Issues for Hospitals to Consider in the Assessment of their Hospital Stroke Program and Opportunities for Improvement
The Department recommends that hospitals consider the following questions as they develop, maintain and seek to continually improve their stroke program:
- If a teleradiology/telemedicine service is used, are there written policies and procedures for monitoring and evaluating the effective management, safety, security and proper performance of the system? For example:
- Are written contracts provided that specify the terms of the relationship and mutual expectations?
- Are policies and procedures provided that identify how the decision to initiate a consult is determined, how the parties interact, and how the consultation care is documented?
- Is there quality monitoring of physician response times, proper performance of the system, and proper credentialing/privileging of physicians who provide the service?
- Are consults documented and forwarded to the hospital for inclusion in the referring site's patient records?
- Do licensed independent providers consistently document the reasons IV-tPA was not administered to patients at the time of the decision?
- Are patient records/registry data evaluated for accuracy of patient assessments and/or documentation of patient eligibility/ineligibility for IV-tPA? For example, are there eligible patients, without a documented contraindication and/or exclusion for administration of IV-tPA, who did not receive IV-tPA? If so, is a further review of the cases conducted?
- Is an appropriate stroke scale or scoring system, such as the National Institute of Health Stroke Scale (NIHSS), used to assess patient neurological status and to quantify the degree of neurological deficit?
- Is there a noticeable discrepancy in the documentation from various sources/providers regarding the time the patient was last known to be well? Does further documentation clarify/address any discrepancies? Is there a policy regarding which source is considered the authoritative source (e.g., the stroke neurologist) in cases of multiple times documented?
- Is the hospital using the recommended time targets to evaluate and identify opportunities for improvement in meeting the 60-minute "door to needle time" for administration of IV-tPA?
- Is EMS documentation of a patient's arrival time at the hospital consistent with the hospital's documentation of the patient's arrival time at triage? Which time is used to measure the time of arrival ("door time")?

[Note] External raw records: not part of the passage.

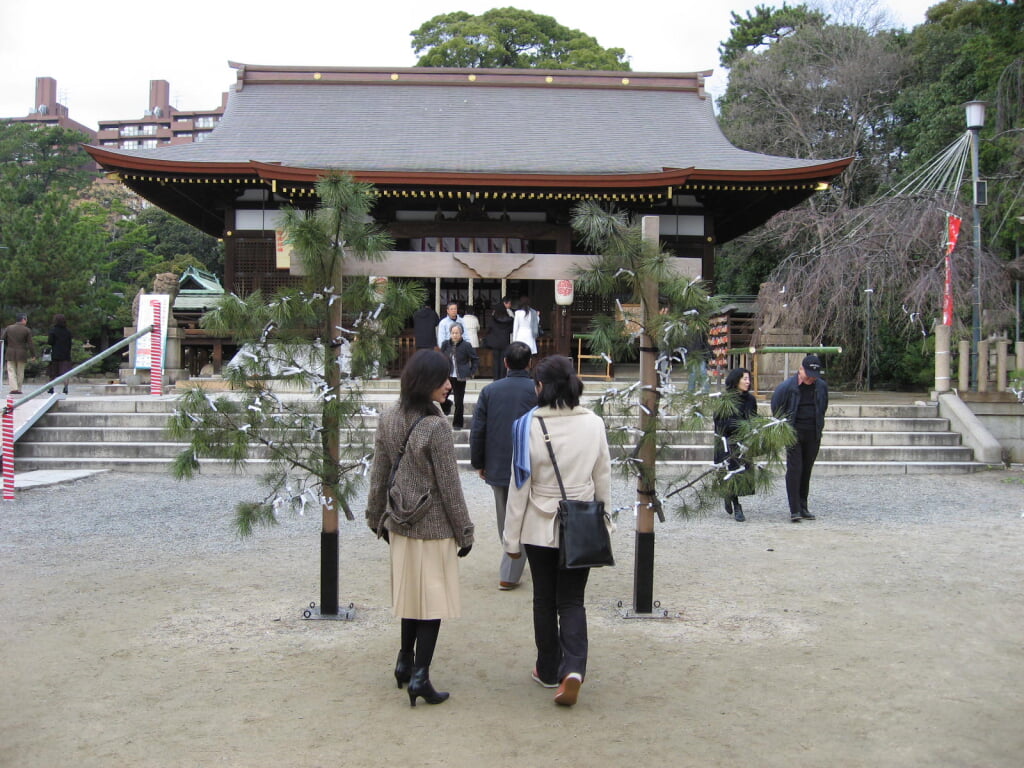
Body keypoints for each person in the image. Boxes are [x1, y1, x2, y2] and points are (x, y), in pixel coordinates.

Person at [365, 349, 475, 707]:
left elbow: (379, 472)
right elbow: (450, 486)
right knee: (433, 602)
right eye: (443, 379)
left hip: (398, 522)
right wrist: (465, 530)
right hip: (434, 527)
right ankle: (420, 677)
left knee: (411, 596)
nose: (449, 385)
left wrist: (375, 516)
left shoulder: (389, 417)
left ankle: (404, 660)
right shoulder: (436, 425)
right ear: (426, 382)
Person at [504, 355, 611, 707]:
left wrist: (511, 540)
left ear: (541, 387)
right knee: (572, 600)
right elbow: (602, 476)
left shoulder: (526, 425)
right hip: (580, 522)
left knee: (544, 599)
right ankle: (575, 668)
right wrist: (604, 521)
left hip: (538, 523)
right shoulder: (594, 423)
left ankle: (548, 669)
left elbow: (520, 485)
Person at [469, 341, 537, 591]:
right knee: (529, 513)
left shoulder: (490, 391)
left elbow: (479, 430)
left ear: (505, 363)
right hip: (530, 462)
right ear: (529, 363)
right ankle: (516, 564)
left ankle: (510, 568)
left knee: (505, 515)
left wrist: (479, 461)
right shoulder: (536, 390)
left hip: (498, 462)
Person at [771, 354, 829, 523]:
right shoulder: (787, 387)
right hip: (793, 432)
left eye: (814, 375)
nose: (811, 378)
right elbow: (776, 407)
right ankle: (794, 508)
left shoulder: (821, 387)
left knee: (807, 469)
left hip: (813, 432)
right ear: (801, 369)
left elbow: (823, 407)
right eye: (808, 373)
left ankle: (803, 506)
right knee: (795, 469)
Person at [713, 367, 757, 522]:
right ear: (736, 380)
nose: (748, 382)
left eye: (748, 379)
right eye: (744, 379)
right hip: (727, 440)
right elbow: (719, 422)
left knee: (742, 474)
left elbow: (753, 418)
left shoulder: (750, 400)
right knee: (730, 471)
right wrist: (739, 425)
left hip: (744, 441)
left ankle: (729, 495)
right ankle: (736, 504)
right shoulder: (725, 399)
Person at [439, 323, 479, 430]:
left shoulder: (466, 345)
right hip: (448, 376)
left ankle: (457, 423)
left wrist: (471, 371)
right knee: (442, 396)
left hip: (460, 377)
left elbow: (475, 359)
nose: (455, 335)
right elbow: (440, 357)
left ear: (461, 333)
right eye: (453, 333)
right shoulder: (445, 344)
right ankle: (447, 405)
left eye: (457, 333)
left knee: (459, 401)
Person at [1, 313, 37, 395]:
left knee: (11, 371)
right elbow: (30, 344)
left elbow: (2, 339)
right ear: (23, 320)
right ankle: (19, 388)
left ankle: (14, 388)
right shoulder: (26, 330)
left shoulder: (9, 328)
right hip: (22, 353)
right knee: (20, 371)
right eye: (26, 319)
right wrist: (33, 355)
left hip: (10, 352)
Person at [483, 296, 514, 379]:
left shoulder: (493, 319)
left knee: (496, 361)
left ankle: (496, 378)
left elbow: (489, 329)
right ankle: (502, 378)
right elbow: (511, 330)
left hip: (495, 343)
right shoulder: (509, 320)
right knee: (504, 361)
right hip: (505, 342)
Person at [46, 314, 74, 395]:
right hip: (66, 355)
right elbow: (70, 343)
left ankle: (51, 388)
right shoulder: (68, 332)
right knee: (65, 373)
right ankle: (65, 388)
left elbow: (50, 342)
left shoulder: (53, 331)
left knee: (53, 373)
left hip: (55, 354)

- Are delays in administration of IV-tPA documented, such as delays in obtaining informed consent (awaiting family members' arrival)?

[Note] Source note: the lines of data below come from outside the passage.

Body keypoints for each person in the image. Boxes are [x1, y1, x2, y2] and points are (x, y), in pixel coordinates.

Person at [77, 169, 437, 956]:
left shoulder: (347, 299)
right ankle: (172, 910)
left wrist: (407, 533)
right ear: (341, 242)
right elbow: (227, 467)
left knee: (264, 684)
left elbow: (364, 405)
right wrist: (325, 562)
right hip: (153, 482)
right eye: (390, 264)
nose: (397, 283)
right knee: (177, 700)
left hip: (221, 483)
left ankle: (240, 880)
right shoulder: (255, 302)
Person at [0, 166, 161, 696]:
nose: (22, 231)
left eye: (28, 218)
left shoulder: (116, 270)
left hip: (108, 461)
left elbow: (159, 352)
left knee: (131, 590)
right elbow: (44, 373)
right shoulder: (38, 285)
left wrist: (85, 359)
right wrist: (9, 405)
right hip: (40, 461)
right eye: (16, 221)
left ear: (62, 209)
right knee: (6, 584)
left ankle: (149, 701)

- Has the hospital updated its IV-tPA policies and procedures to consider tenecteplase as well as alteplase administration for patients that meet appropriate clinical criteria?
- Does the stroke program maintain a data driven quality program? Are data analyzed, documentation reviewed (e.g., refer to above noted issues), and quality improvement strategies or corrective actions implemented, as applicable? Is this QA process documented?
- How does your hospital or satellite emergency facility identify health equity in stroke care, including outcomes, treatment, and meeting recommended time targets? How does your facility ensure improvement efforts are addressed, documented, and sustained?